Task set –
#1 From the court excerpt, list every detail given for how the lawyer consultation takes place in its comparison to the emails.
#2 Please carry the court excerpt forward from its last sentence.

Extract –
--------

Both the trial and appellate court examined the circumstances of these communications and concluded that the company policy about work email essentially waived that privilege.  Holmes was told that the email system would be monitored and that there was no privacy in the content.  The court held on this basis and by the language of the Evidence Code that the confidential nature of the communication was effectively waived:

However, the e-mails sent via company computer under the circumstances of this case were akin to consulting her lawyer in her employer‟s conference room, in a loud voice, with the door open, so that any reasonable person would expect that their discussion of her complaints about her employer would be overheard by him.  By using the company‟s computer to communicate with her lawyer, knowing the communications violated company computer policy and could be discovered by her employer due to company monitoring of e-mail usage, Holmes did not communicate “in confidence by means which, so far as the client is aware, discloses the information to no third persons other than those who are present to further the interest of the client in the consultation or those to whom disclosure is reasonably necessary for the transmission of the information or the accomplishment of the purpose for which the lawyer is consulted.”  (Evid. Code, § 952.)  Consequently, the communications were not privileged.

--------

Data provided –
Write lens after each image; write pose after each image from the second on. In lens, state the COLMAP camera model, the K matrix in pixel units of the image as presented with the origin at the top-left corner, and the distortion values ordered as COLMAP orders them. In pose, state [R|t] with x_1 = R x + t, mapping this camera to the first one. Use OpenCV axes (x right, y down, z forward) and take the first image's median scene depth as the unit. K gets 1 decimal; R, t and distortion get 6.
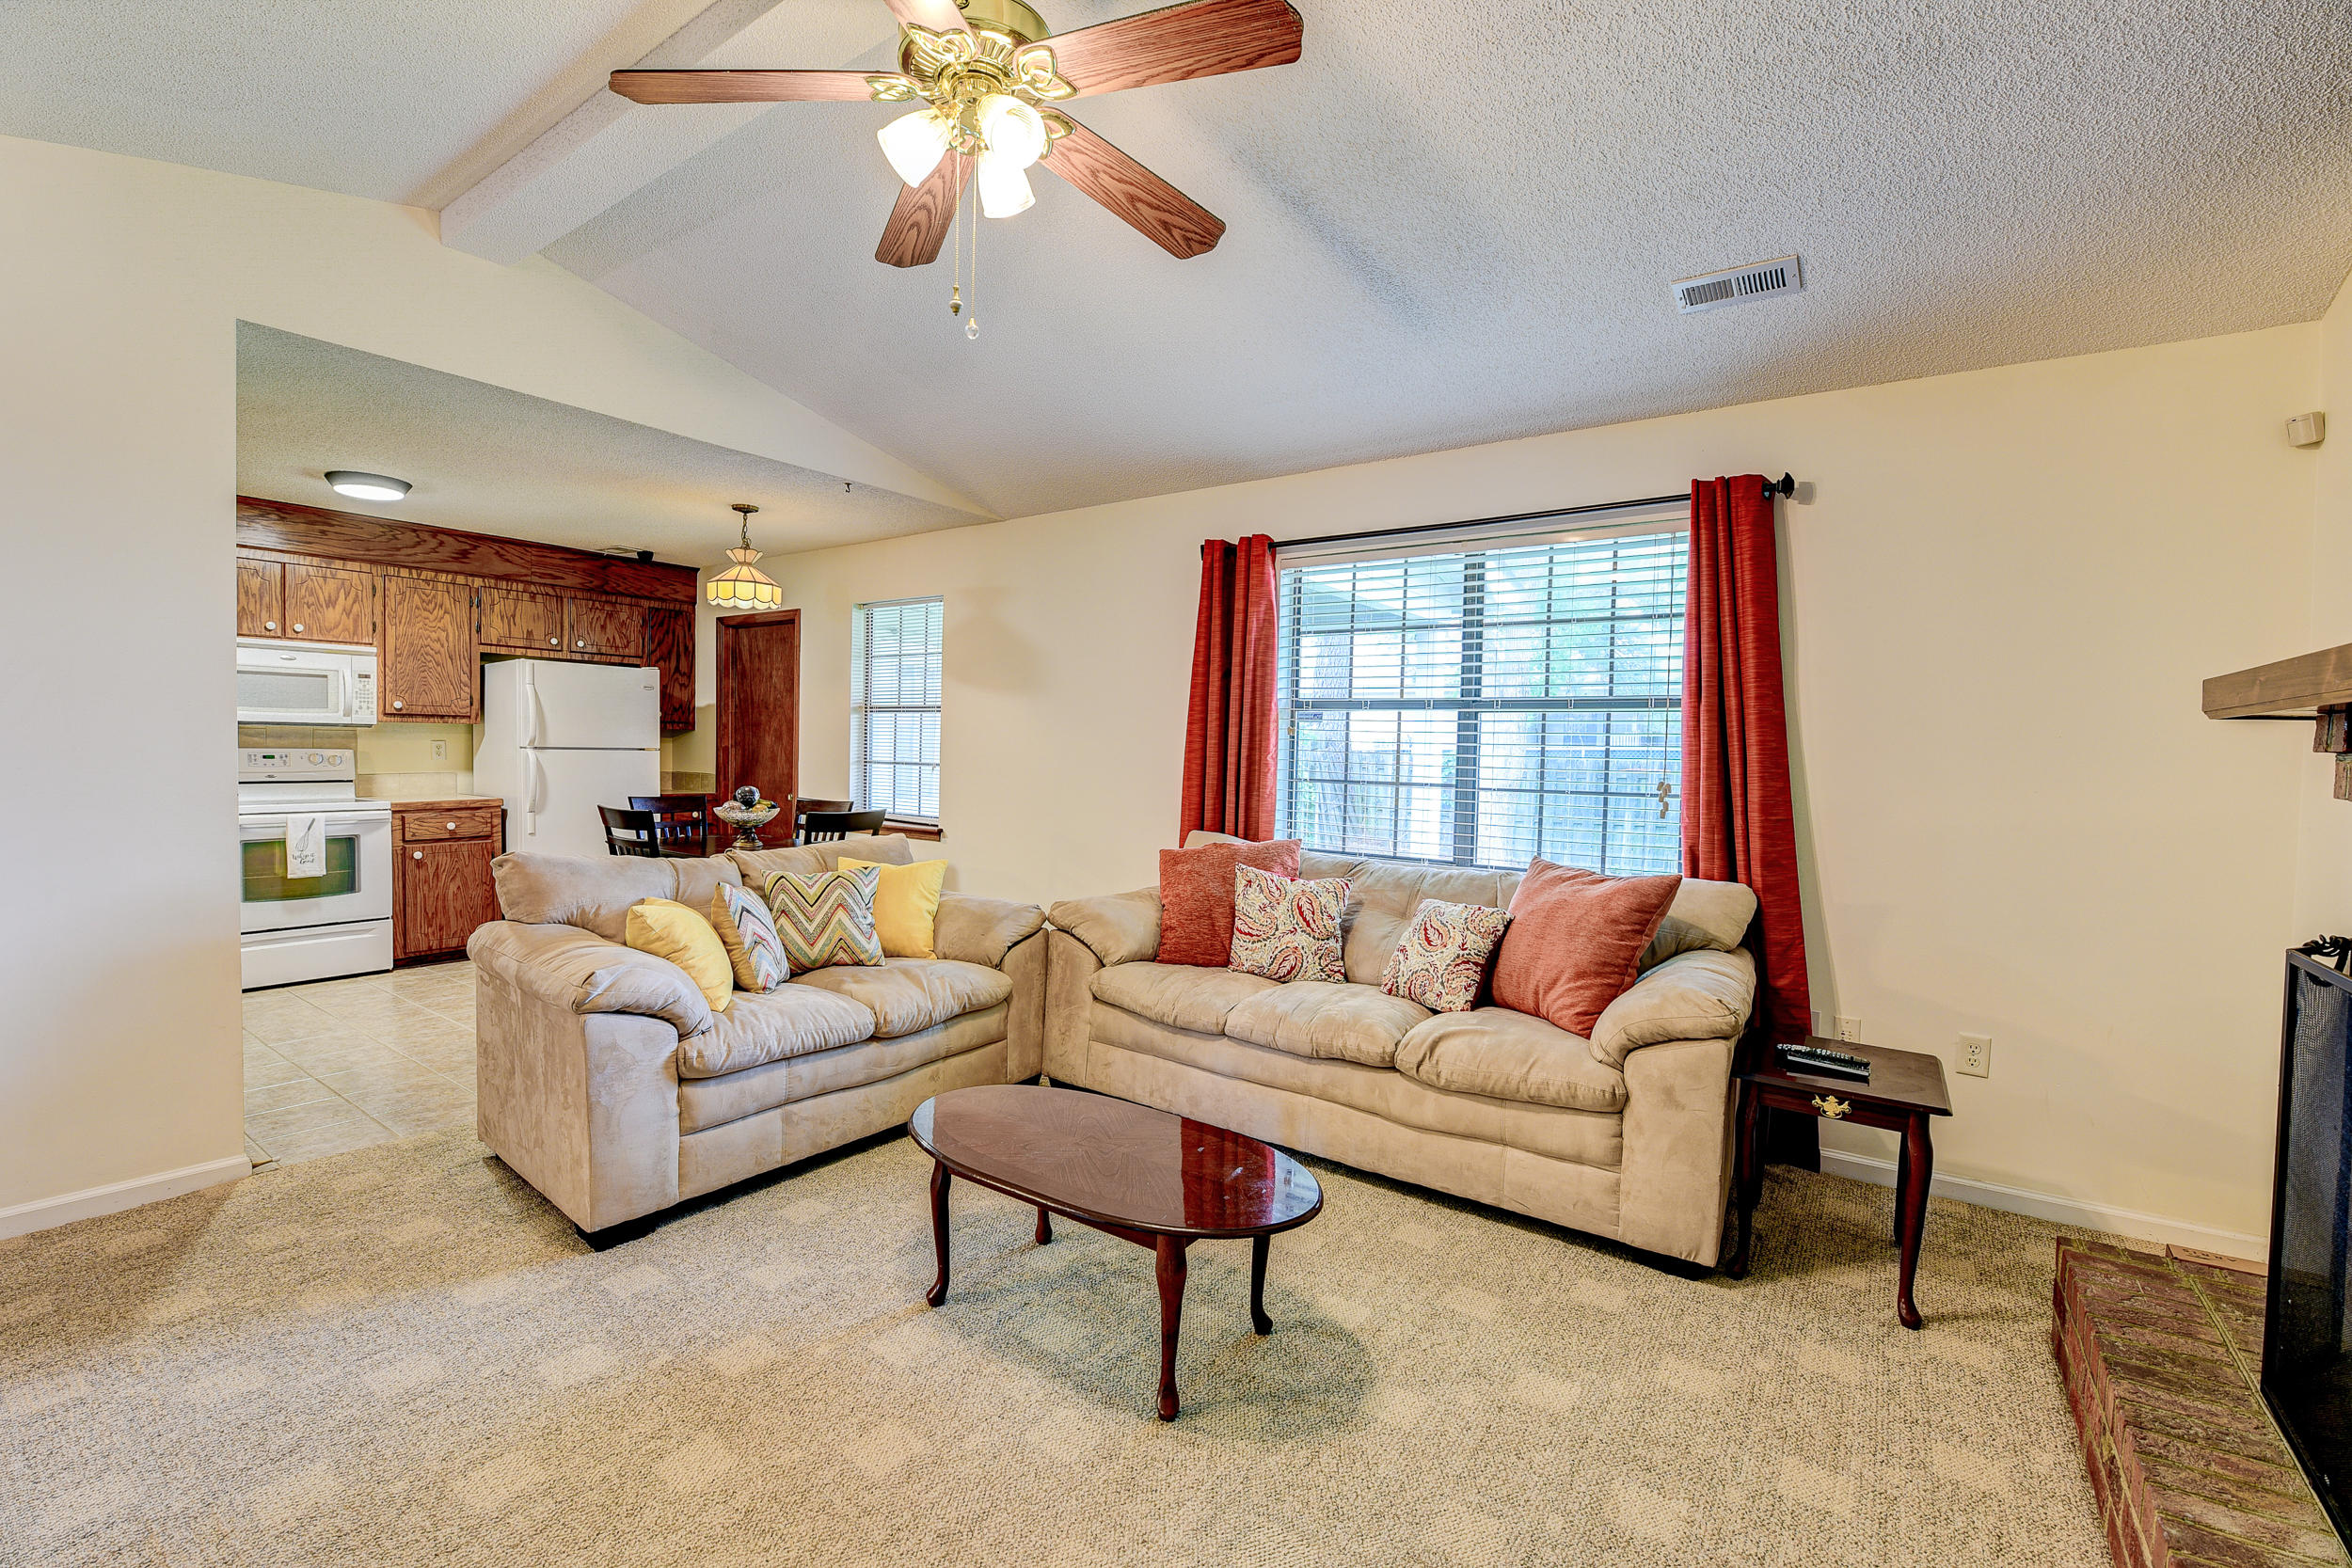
lens RADIAL K [[1003.0, 0, 1163.5], [0, 1003.0, 779.4], [0, 0, 1]] dist [-0.012397, -0.000786]
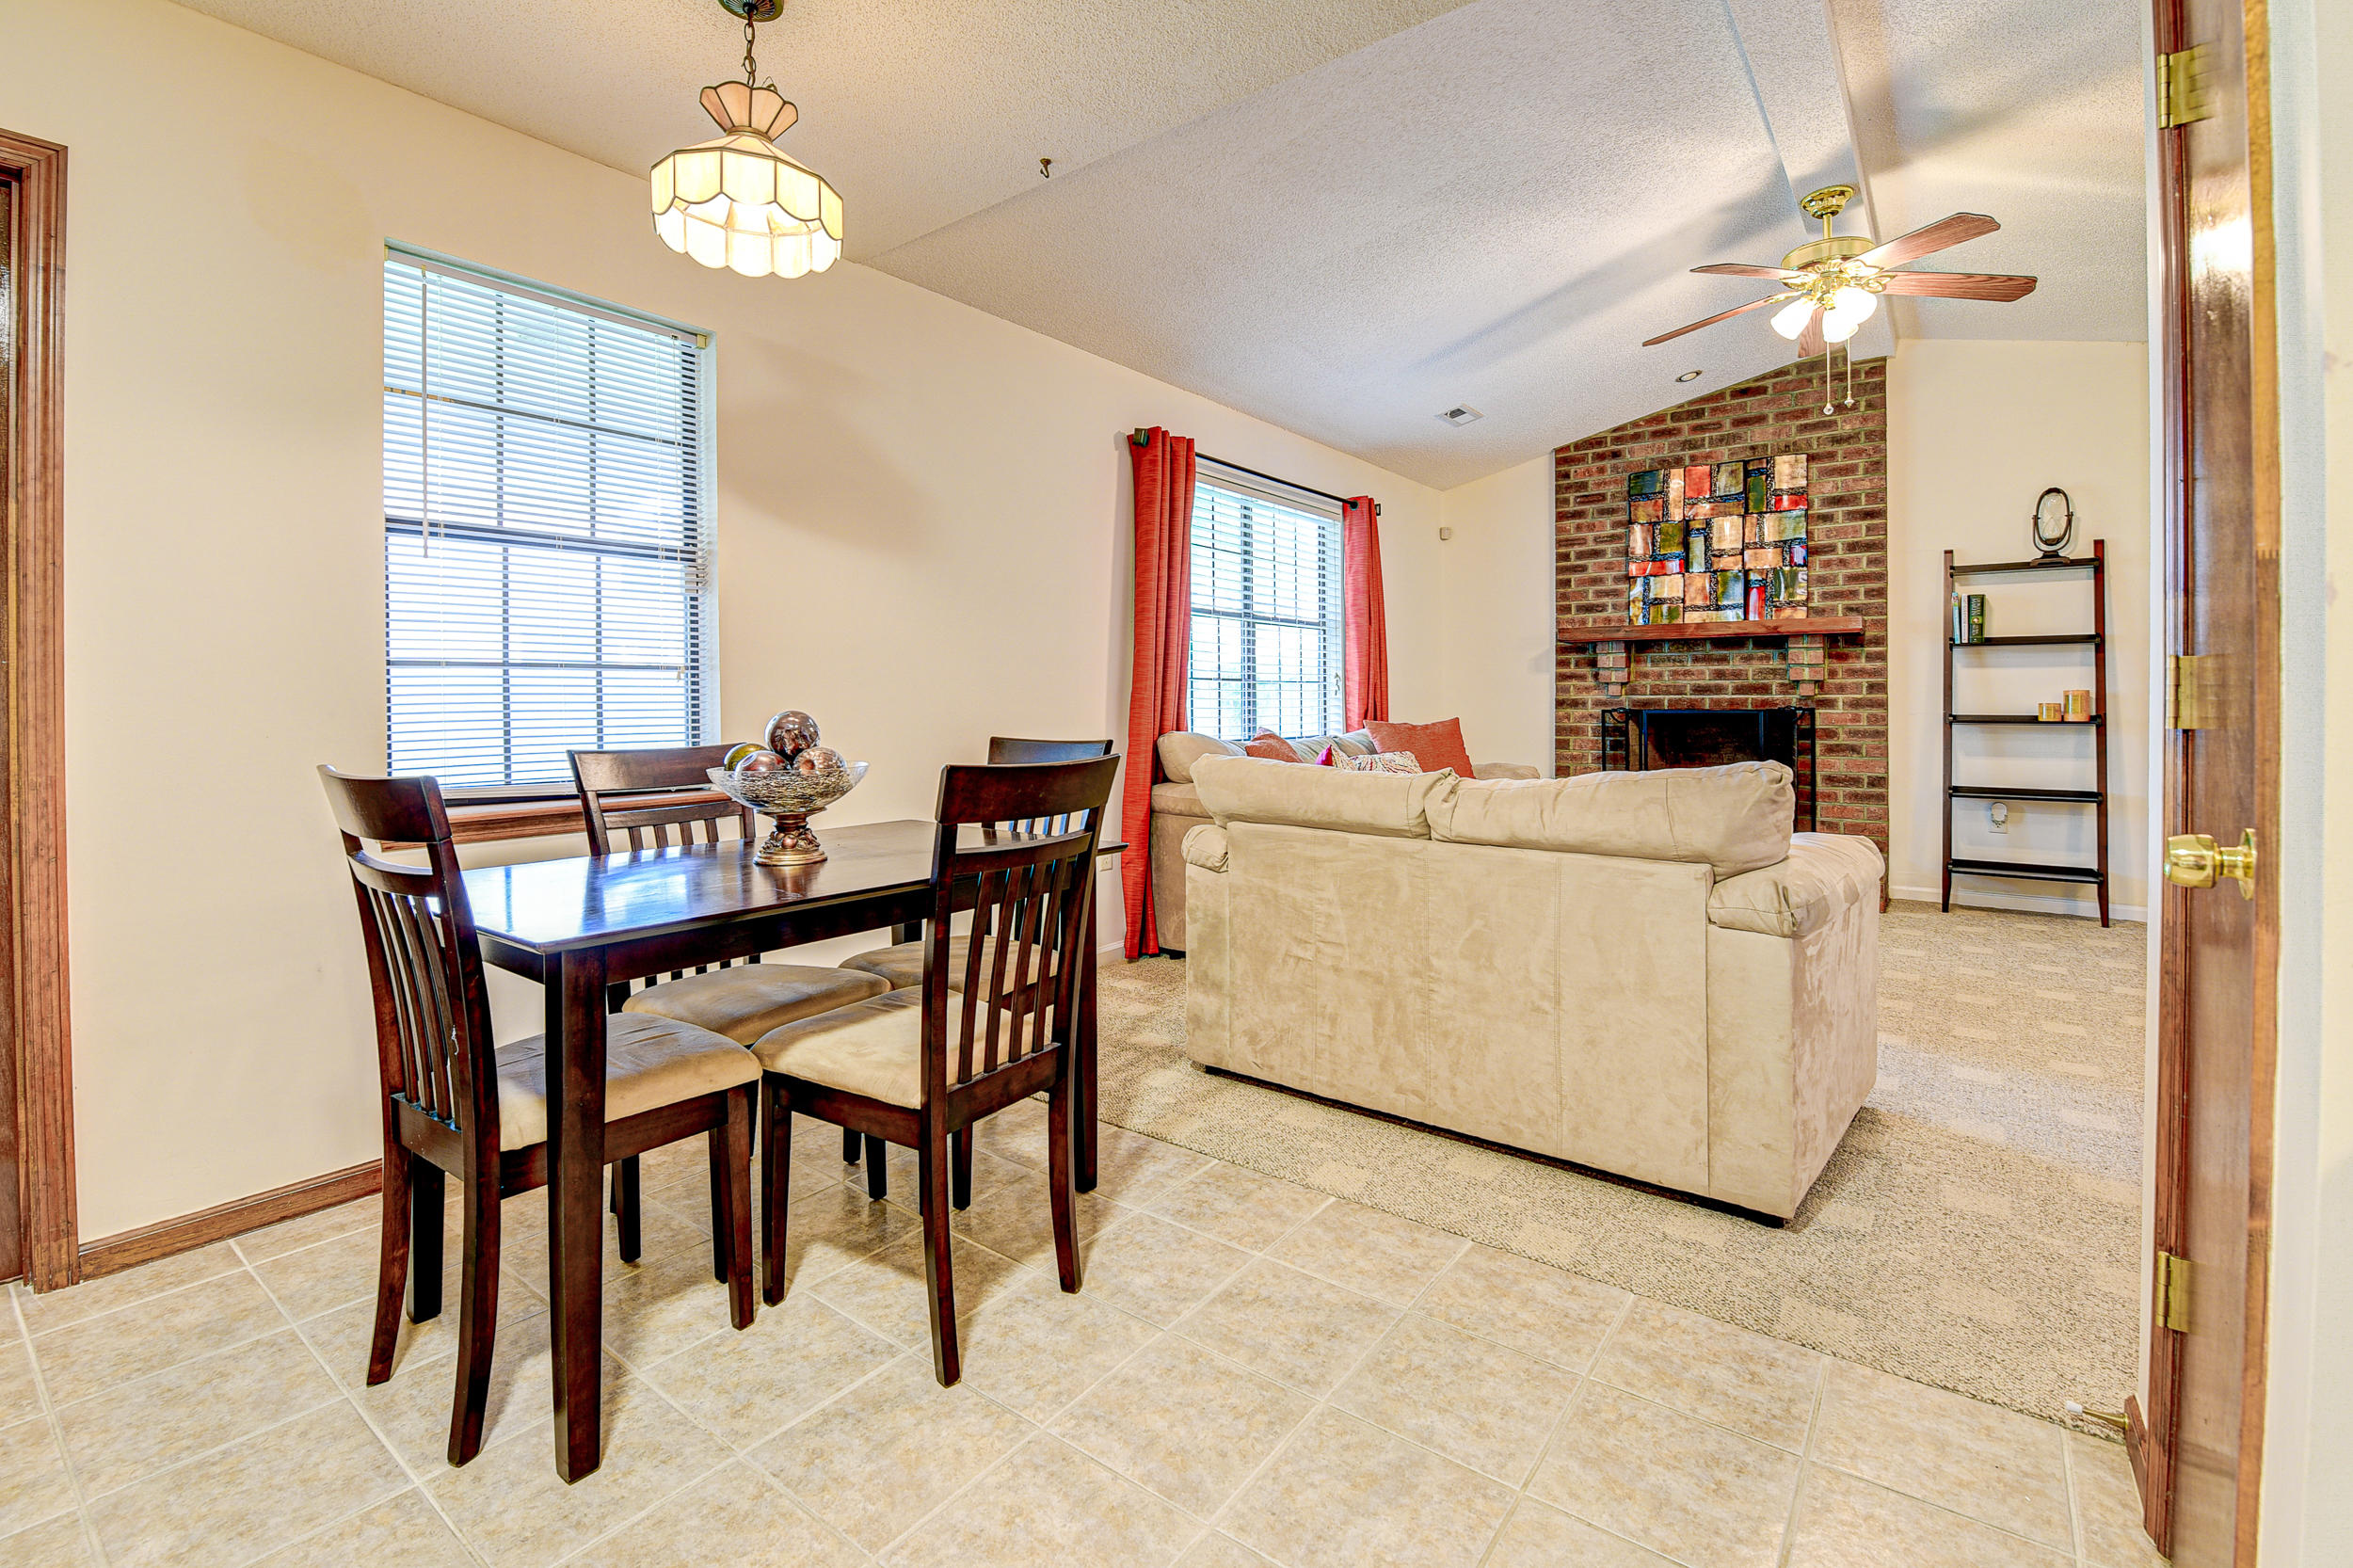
lens RADIAL K [[1036.0, 0, 1171.1], [0, 1036.0, 714.6], [0, 0, 1]] dist [-0.021081, -0.000737]
pose [[0.033815, -0.036251, 0.998770, -0.766644], [0.037545, 0.998683, 0.034977, 0.000763], [-0.998723, 0.036316, 0.035132, 0.777231]]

--------

Responses by item number –
#1
- In her employer's conference room
- In a loud voice
- With the door open

#2
Other significant cases this year that addressed similar issues are City of Ontario v. Quon (2010) ___ U.S. ___ [177 L.Ed.2d 216, 231] and Stengart v. Loving Care Agency, Inc. (N.J. 2010) 990 A.2d 650, 659, 663-664.  Quon involved a police officer who claimed he had a privacy right in personal messages sent on department issued pagers.  The Supreme Court said no to that.  The Holmes case distinguished Quon as inapplicable because it involved public sector employees and the Fourth Amendment.  Stengart, though from New Jersey, might have supported Holmes’ position.  It too, was distinguished.  Stengart involved email sent from company computers but using a private web-based email account.  The New Jersey court held the company policy on computer use to be vague.  The Stengart case suggested that a cleared policy might not breach the attorney-client privilege.  No subsequent case in New Jersey has tested that suggestion.

The opinion is some 40 pages and worth reading.  The Court paints Holmes as a litigant who’s subjective view of the law and circumstances giving rise to her claims as subjective and unrealistic.  I’ve had a few encounters at the reference desk in my day where I can describe individuals in similar terms.  Might I suggest to anyone out there contemplating suit against an employer to not use company facilities or systems to further that suit.  Then none of this would be an issue.